14th April: Trengwainton
|I found this Slender Speedwell in the playground at Pendeen. It's not a species that I've come across back in Oxon but I subsequently found it in a few other places in Cornwall|
The next day was similarly low key. As it was our last full day here we pottered around the cottage, finishing off our respective DIY tasks. In a quick wander about the Patch I did manage to spot a Peregrine flying away down the valley briefly but that was about it. In the afternoon we headed over to Trengwainton gardens for their Easter Egg Hunt day which the children were keen to do. We'd not visited there before but the gardens were lovely with a wonderful overgrown and unkempt feel. I managed to hear a couple of Nuthatches piping away in the woods - quite a rare bird for the Penwith area and which I've only seen before in the county at Golitha Falls.

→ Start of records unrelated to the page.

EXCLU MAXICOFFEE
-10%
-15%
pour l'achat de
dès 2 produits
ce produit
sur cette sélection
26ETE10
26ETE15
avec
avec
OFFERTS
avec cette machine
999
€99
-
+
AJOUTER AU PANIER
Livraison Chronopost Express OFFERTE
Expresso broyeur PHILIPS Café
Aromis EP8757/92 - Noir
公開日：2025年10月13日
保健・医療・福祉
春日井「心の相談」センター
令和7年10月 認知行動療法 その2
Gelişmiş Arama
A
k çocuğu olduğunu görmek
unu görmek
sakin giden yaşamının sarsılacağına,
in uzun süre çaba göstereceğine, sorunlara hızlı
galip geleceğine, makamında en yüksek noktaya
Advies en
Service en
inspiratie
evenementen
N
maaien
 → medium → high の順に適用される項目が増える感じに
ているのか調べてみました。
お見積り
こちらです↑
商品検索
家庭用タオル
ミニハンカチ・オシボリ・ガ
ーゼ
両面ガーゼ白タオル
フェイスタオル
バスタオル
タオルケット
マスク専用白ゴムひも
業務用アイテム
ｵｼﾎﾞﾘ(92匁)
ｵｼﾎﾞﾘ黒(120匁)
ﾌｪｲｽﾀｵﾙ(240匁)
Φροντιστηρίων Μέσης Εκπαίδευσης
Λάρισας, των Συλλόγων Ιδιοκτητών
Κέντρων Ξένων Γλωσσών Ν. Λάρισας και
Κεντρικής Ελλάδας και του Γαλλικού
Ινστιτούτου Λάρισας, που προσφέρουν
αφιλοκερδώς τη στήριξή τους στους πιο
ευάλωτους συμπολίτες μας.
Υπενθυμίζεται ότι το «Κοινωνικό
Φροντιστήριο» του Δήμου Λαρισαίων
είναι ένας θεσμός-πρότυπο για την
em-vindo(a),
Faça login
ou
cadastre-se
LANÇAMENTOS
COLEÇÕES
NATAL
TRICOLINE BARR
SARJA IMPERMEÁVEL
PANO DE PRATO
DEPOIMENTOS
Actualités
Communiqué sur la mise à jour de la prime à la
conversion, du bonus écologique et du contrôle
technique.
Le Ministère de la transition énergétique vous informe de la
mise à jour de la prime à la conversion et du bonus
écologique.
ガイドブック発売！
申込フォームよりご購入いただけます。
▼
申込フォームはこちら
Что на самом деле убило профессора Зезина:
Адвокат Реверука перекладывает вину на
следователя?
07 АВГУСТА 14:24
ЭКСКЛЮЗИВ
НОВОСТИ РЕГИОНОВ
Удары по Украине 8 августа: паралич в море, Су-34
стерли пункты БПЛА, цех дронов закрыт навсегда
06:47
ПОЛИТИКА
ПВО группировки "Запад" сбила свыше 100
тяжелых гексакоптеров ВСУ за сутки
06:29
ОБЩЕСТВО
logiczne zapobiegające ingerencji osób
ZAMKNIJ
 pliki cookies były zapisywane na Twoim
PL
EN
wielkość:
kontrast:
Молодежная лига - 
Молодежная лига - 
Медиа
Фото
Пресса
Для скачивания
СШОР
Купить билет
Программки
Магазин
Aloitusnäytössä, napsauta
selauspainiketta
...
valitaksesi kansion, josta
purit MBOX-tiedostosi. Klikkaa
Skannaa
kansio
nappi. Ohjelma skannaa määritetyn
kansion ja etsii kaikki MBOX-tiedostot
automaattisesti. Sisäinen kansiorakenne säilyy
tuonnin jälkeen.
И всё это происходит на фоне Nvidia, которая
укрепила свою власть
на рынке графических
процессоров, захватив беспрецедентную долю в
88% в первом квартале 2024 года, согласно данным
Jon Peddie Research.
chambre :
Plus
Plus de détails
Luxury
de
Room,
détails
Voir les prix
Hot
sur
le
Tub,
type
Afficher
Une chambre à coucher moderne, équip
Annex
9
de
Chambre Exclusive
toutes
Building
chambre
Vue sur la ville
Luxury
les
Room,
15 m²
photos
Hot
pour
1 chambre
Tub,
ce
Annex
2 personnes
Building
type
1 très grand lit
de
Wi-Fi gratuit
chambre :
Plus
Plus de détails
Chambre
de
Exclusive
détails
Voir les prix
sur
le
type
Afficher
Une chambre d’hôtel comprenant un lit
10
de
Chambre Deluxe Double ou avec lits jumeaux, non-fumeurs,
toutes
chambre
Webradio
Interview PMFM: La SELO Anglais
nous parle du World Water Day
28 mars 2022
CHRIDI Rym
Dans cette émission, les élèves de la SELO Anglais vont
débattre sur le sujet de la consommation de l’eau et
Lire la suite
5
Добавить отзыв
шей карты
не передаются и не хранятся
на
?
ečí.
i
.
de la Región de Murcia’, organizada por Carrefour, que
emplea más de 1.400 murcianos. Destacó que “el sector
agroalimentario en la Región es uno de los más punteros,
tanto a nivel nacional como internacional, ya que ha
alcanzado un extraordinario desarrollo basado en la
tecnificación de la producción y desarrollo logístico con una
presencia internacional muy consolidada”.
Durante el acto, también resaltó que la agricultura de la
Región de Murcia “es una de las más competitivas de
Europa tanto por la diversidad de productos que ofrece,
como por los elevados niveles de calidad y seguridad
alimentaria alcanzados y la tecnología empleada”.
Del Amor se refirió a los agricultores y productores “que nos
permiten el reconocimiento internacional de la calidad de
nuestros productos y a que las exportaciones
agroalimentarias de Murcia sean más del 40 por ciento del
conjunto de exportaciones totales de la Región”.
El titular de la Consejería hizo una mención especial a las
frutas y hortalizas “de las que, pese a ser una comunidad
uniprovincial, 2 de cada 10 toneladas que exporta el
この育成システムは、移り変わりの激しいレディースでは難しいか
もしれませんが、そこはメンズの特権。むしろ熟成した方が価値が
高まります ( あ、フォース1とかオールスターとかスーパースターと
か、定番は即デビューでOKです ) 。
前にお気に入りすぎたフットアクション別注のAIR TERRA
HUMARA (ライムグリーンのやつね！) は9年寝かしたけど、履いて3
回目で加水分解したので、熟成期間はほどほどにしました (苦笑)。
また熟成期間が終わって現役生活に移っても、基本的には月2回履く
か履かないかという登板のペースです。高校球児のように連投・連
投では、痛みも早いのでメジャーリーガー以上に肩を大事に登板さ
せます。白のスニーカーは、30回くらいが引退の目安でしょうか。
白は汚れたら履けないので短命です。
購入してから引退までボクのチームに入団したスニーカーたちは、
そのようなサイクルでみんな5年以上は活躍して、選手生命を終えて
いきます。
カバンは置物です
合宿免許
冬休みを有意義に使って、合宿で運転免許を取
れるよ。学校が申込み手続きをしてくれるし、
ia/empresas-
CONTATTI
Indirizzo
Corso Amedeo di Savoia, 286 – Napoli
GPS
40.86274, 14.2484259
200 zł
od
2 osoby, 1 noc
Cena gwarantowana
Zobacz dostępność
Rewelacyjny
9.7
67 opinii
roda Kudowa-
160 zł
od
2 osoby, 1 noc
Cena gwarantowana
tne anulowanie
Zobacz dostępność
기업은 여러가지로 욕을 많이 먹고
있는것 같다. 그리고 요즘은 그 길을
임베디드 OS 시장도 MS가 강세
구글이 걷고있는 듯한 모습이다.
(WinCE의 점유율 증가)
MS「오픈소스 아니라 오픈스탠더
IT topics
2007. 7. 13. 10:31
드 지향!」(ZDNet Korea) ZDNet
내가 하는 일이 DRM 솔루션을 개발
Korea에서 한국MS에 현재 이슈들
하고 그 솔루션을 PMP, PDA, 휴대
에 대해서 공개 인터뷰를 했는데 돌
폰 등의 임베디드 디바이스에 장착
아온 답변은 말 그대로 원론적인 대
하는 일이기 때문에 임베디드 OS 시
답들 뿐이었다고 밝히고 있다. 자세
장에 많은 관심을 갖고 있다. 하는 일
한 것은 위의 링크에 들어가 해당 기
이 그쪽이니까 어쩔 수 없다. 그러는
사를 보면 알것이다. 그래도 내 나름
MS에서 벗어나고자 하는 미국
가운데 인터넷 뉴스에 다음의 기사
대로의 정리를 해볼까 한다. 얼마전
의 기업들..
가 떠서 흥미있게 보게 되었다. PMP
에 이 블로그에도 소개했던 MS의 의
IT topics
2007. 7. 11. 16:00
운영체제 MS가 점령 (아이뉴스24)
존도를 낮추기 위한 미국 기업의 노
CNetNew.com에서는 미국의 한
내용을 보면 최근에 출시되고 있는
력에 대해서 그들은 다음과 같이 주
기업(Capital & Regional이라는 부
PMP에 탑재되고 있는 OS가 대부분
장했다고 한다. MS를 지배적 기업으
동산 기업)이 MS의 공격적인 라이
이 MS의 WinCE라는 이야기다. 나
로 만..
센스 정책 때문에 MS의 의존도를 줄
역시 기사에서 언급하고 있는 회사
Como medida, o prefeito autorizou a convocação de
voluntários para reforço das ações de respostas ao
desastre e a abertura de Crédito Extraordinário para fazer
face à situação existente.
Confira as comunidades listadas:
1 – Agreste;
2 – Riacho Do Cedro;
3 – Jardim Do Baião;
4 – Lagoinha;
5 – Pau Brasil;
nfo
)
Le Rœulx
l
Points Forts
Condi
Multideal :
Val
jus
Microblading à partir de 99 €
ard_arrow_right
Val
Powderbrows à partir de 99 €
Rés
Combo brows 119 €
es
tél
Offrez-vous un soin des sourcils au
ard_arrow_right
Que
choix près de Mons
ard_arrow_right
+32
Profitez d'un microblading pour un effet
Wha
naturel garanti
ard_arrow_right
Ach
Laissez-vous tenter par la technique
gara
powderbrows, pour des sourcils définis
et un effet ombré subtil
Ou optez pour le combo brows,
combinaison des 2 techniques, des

The Trengwainton café turned out to be superb with a great range of gluten free cakes and scones so we spent quite some time there before eventually heading back to the cottage to start packing up.
15th April: Back Home
|I didn't bring my moth trap down with me but this Early Thorn came to the porch light this evening|
15th April: Back Home
On Saturday it was time the usual laborious packing up process. As usual it took far longer than we expected and things were further delayed when we were just about to leave Penzance only to realise that we'd left something behind so it was back to Pendeen once more. Finally at around midday we were properly on the way. Our journey back was uneventful and the roads were mercifully free from traffic so we made good time, arriving back in time for afternoon tea.